» Assigned task
Copy only this range: the line with "Jeff Samardzija" through the final line of the material, inclusive at both ends.

» Extracted information
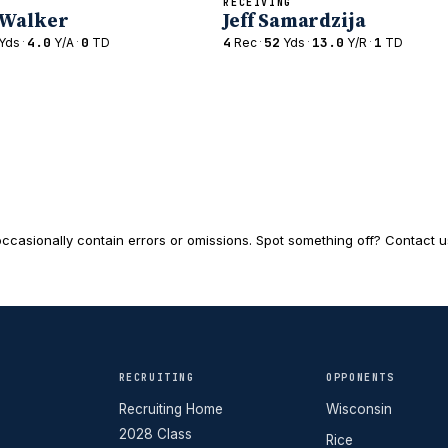
RECEIVING
 Walker
Jeff Samardzija
·
4.0
·
0
4
·
52
·
13.0
·
1
Yds
Y/A
TD
Rec
Yds
Y/R
TD
ccasionally contain errors or omissions. Spot something off? Contact us 
RECRUITING
OPPONENTS
Recruiting Home
Wisconsin
2028 Class
Rice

» Your solution
Jeff Samardzija
·
4.0
·
0
4
·
52
·
13.0
·
1
Yds
Y/A
TD
Rec
Yds
Y/R
TD
ccasionally contain errors or omissions. Spot something off? Contact us 
RECRUITING
OPPONENTS
Recruiting Home
Wisconsin
2028 Class
Rice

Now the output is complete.